** ABOUT THIS TASK **
Using the data that follows, output only the lines from the line with "Ricerca Servizi di Linea" up to and including the line with "administrative (Première ministre)", exactly, leaving pictures aside.

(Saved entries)
::::

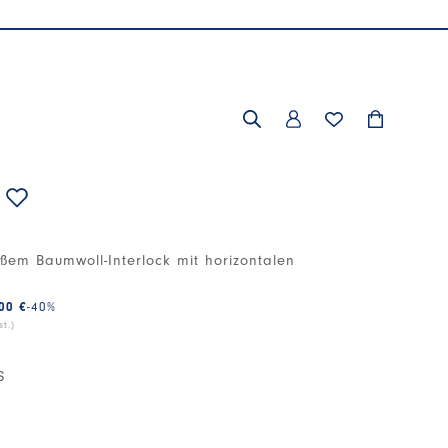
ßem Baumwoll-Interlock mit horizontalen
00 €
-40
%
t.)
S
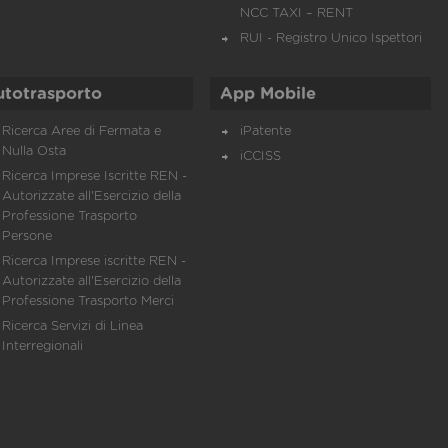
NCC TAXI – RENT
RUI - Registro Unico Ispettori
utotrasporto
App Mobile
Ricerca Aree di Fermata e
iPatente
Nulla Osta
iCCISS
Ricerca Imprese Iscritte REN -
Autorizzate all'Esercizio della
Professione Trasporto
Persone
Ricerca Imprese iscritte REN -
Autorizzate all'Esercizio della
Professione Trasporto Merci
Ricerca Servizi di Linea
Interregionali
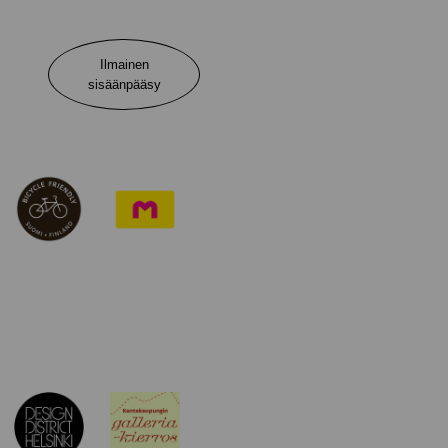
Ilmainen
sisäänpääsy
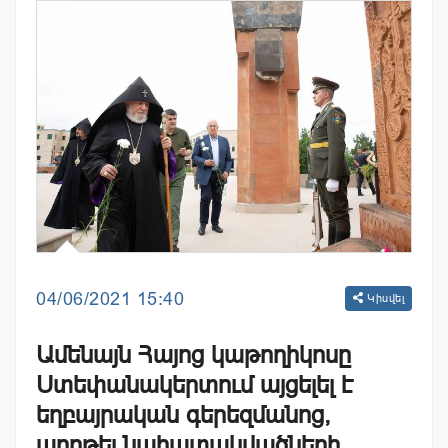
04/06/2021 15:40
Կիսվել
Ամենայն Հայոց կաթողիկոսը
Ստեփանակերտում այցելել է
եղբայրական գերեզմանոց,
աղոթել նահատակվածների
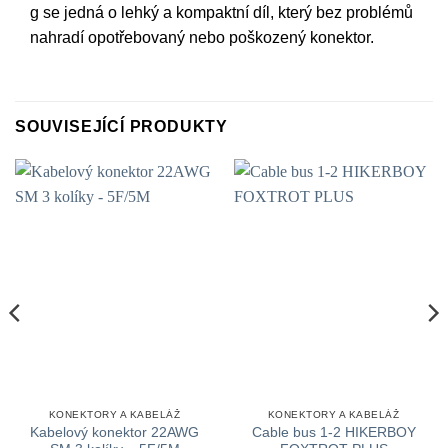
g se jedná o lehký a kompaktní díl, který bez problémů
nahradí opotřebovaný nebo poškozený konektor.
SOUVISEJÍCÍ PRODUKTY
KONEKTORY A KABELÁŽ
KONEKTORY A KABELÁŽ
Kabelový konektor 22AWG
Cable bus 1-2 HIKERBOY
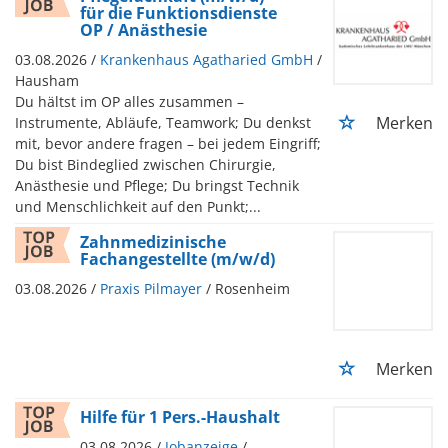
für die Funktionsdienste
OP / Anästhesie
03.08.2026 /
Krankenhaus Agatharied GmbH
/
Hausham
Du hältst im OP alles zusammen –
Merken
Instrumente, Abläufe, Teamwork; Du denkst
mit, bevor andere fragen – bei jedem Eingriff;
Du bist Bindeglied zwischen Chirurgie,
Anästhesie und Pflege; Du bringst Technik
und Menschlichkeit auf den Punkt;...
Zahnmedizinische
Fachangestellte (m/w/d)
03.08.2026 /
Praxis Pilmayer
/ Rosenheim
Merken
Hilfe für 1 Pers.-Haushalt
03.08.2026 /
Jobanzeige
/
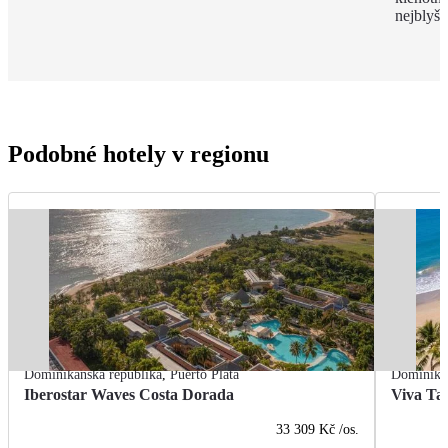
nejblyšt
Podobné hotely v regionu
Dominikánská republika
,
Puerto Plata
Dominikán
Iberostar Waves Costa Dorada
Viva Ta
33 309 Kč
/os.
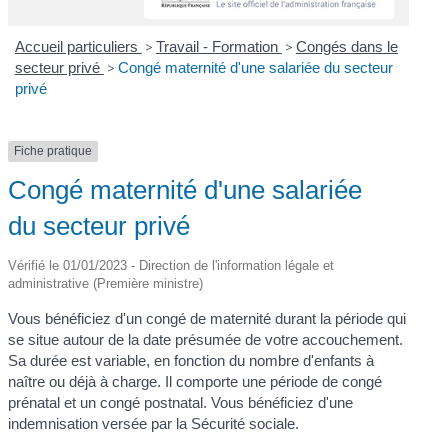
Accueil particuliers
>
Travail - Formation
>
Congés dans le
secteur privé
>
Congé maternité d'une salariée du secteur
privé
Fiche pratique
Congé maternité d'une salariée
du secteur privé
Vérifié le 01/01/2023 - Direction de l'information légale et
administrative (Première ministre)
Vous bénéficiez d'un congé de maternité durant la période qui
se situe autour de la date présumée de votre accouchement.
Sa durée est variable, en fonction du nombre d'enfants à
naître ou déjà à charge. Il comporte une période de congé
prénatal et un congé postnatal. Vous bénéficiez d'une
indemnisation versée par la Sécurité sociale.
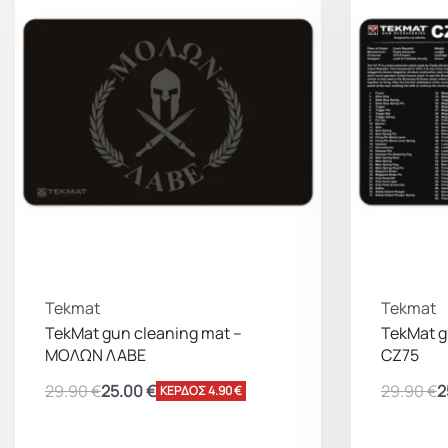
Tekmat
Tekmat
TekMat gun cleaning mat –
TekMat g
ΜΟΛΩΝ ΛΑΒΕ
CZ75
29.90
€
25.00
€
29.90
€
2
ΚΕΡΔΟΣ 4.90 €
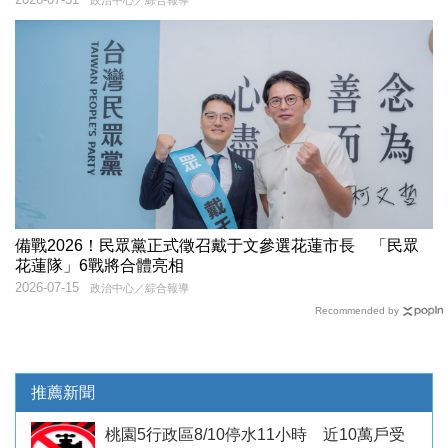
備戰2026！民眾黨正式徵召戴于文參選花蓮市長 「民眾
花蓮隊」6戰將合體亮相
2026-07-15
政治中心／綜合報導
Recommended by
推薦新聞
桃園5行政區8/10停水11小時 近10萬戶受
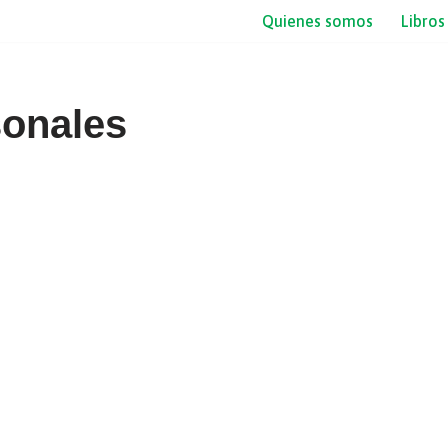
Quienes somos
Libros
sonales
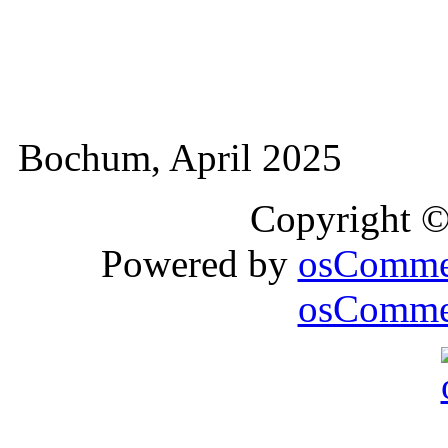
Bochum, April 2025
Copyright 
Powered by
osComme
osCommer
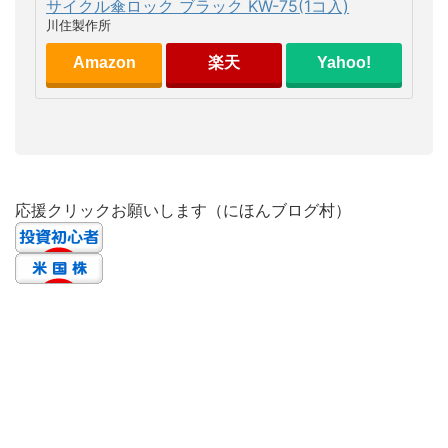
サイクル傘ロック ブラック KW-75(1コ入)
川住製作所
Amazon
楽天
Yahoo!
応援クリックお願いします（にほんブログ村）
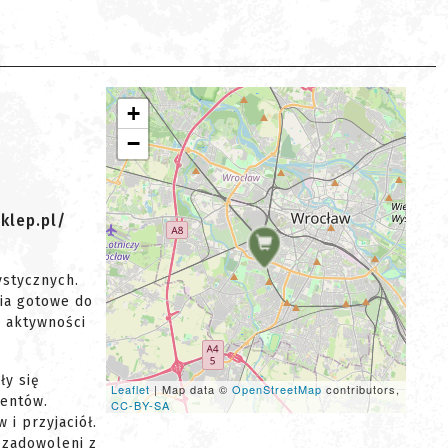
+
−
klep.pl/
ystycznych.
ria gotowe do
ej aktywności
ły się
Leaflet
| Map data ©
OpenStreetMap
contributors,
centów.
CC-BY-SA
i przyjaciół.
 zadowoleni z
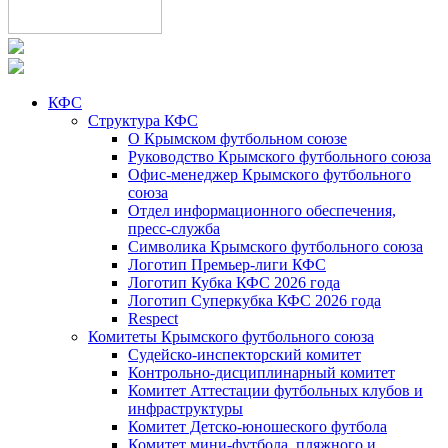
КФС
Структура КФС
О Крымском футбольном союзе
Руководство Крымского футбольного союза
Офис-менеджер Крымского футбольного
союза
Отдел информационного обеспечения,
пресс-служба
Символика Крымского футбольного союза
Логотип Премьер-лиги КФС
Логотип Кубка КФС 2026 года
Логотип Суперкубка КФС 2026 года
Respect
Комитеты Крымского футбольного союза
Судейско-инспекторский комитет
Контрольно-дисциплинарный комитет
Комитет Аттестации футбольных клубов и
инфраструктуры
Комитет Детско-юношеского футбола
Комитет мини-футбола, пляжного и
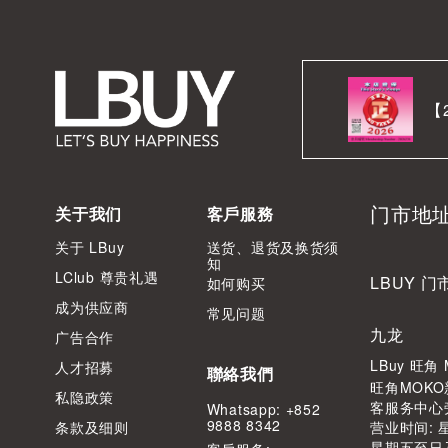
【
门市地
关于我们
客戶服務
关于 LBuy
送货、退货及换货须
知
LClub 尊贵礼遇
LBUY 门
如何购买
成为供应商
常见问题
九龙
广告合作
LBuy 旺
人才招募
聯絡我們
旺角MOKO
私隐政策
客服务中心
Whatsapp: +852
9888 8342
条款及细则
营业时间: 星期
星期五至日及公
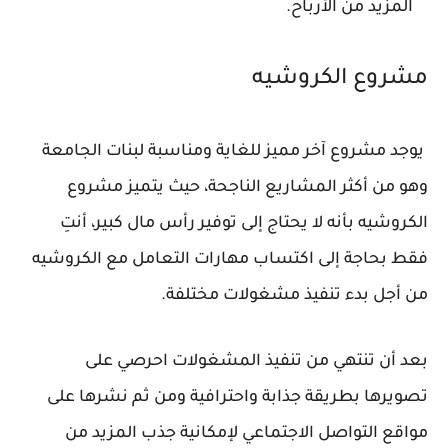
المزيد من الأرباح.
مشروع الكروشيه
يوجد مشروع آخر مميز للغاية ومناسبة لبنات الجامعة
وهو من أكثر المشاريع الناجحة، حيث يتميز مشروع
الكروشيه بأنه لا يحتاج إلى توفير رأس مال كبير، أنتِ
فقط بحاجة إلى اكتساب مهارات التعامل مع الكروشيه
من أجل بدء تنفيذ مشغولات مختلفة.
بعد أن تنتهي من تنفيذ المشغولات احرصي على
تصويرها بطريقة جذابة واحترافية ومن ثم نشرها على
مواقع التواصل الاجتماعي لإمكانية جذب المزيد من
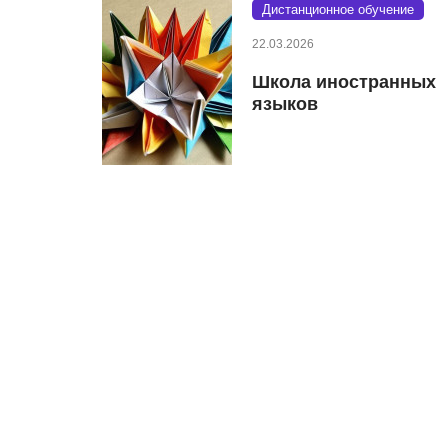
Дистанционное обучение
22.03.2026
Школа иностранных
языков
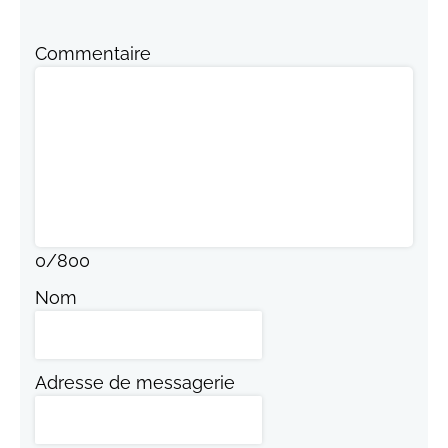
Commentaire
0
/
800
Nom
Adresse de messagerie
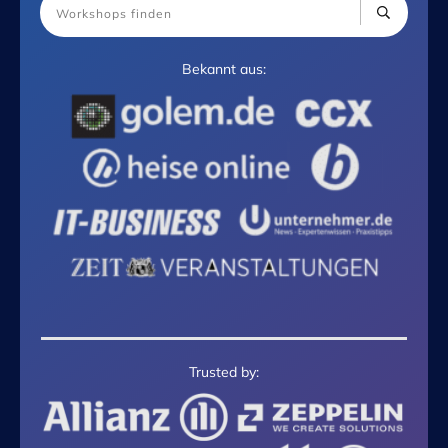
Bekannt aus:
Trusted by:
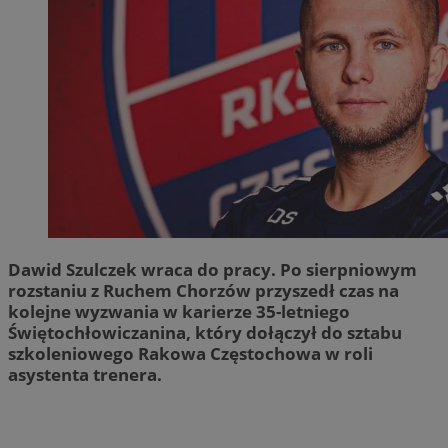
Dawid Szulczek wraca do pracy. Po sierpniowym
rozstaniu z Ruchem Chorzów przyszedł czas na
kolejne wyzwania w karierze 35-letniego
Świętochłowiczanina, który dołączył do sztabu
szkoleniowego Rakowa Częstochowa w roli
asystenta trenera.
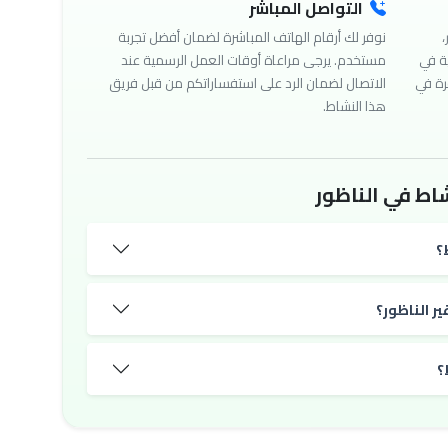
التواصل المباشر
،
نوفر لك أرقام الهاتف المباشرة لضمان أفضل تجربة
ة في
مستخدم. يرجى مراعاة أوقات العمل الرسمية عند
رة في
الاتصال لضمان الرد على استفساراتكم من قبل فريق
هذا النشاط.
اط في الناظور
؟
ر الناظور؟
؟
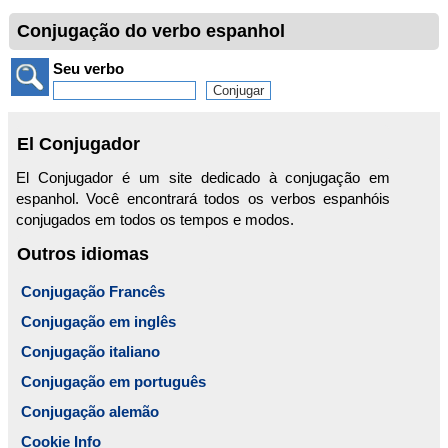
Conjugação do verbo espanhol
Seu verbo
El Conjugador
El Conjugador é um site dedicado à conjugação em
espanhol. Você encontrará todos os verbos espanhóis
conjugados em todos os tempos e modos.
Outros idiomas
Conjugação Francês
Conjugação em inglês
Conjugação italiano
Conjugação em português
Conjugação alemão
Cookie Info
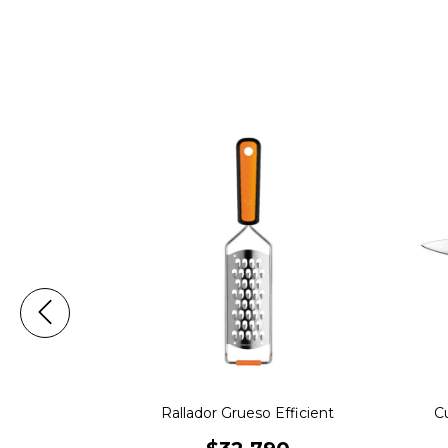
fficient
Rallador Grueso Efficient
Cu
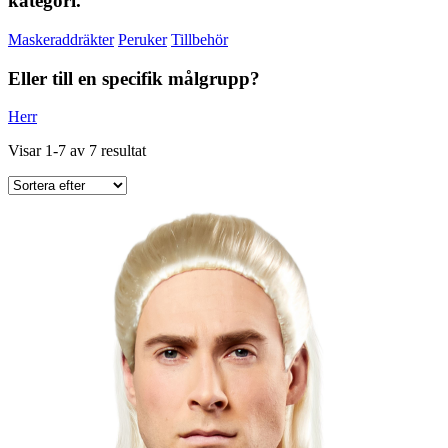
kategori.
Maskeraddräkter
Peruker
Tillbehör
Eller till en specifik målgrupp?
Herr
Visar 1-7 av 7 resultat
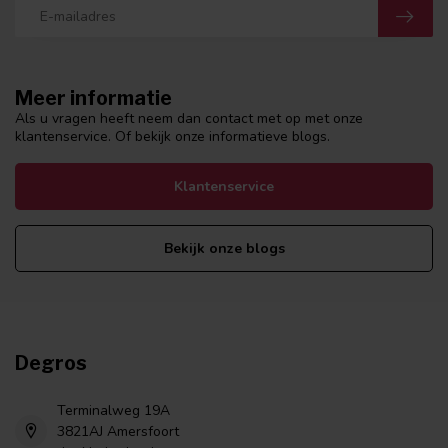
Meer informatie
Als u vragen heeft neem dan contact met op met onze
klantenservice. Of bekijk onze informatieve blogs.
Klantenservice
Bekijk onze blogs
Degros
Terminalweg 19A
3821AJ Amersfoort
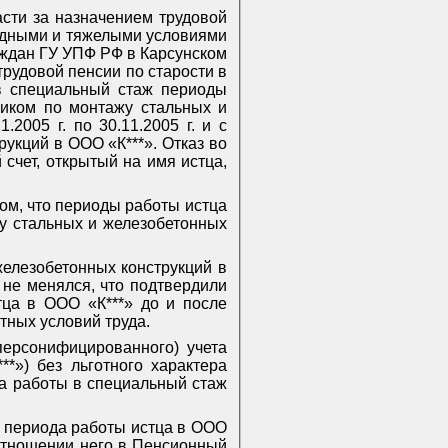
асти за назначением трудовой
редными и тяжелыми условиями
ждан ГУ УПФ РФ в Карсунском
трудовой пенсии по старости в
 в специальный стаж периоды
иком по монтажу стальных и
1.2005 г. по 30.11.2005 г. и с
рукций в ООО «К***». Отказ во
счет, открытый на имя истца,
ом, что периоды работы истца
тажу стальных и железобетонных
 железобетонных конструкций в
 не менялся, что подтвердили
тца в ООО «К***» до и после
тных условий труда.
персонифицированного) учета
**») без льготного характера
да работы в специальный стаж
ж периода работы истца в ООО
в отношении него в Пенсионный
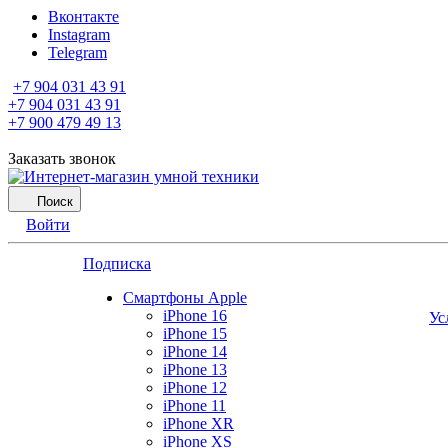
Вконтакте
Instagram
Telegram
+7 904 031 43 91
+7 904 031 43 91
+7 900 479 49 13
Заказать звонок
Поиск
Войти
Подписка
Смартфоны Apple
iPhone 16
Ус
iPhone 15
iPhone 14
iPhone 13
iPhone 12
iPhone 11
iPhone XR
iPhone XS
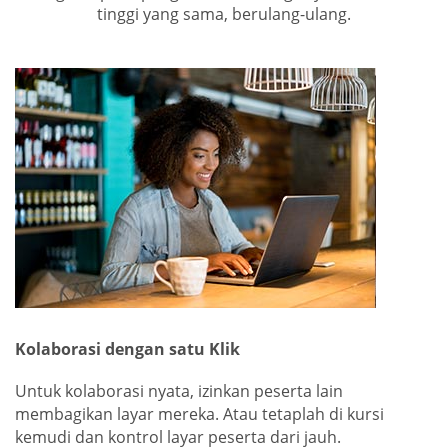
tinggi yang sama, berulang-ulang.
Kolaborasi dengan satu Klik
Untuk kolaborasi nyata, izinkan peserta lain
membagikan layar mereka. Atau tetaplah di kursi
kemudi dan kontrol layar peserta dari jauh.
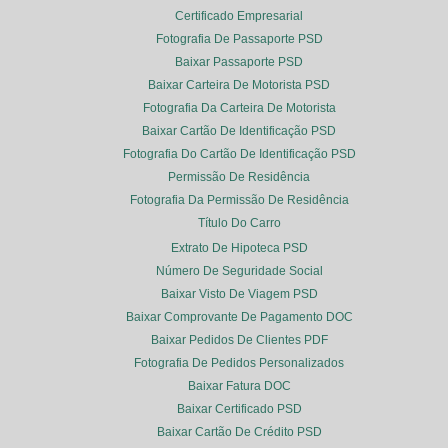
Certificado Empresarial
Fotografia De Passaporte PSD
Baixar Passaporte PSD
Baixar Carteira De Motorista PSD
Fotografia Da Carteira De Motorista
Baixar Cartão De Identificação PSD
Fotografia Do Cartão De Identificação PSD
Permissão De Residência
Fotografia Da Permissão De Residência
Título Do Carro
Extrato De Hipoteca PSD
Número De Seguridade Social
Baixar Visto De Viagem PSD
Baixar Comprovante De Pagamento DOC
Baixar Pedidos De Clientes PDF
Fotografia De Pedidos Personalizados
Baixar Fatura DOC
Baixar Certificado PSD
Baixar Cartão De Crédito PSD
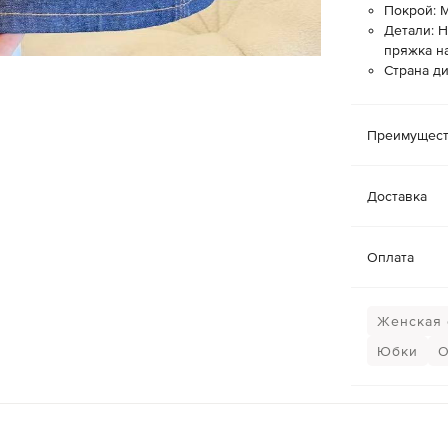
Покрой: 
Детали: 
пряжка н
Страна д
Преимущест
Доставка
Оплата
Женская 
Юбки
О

::::

** TASK SOLUTION **
Ricerca Servizi di Linea
Interregionali
Ilmainen
sisäänpääsy
04/06/2021 15:40
Կիսվել
Ամենայն Հայոց կաթողիկոսը
Ստեփանակերտում այցելել է
եղբայրական գերեզմանոց,
աղոթել նահատակվածների
g se jedná o lehký a kompaktní díl, který bez problémů
nahradí opotřebovaný nebo poškozený konektor.
SOUVISEJÍCÍ PRODUKTY
KONEKTORY A KABELÁŽ
KONEKTORY A KABELÁŽ
Kabelový konektor 22AWG
Cable bus 1-2 HIKERBOY
für die Funktionsdienste
OP / Anästhesie
03.08.2026 /
Krankenhaus Agatharied GmbH
/
Hausham
Du hältst im OP alles zusammen –
Merken
Instrumente, Abläufe, Teamwork; Du denkst
mit, bevor andere fragen – bei jedem Eingriff;
Du bist Bindeglied zwischen Chirurgie,
Anästhesie und Pflege; Du bringst Technik
und Menschlichkeit auf den Punkt;...
Zahnmedizinische
Fachangestellte (m/w/d)
03.08.2026 /
Praxis Pilmayer
/ Rosenheim
Merken
Hilfe für 1 Pers.-Haushalt
03.08.2026 /
Jobanzeige
/
nejblyšt
Podobné hotely v regionu
Dominikánská republika
,
Puerto Plata
Dominikán
Iberostar Waves Costa Dorada
Viva Ta
33 309 Kč
/os.
Accueil particuliers
>
Travail - Formation
>
Congés dans le
secteur privé
>
Congé maternité d'une salariée du secteur
privé
Fiche pratique
Congé maternité d'une salariée
du secteur privé
Vérifié le 01/01/2023 - Direction de l'information légale et
administrative (Première ministre)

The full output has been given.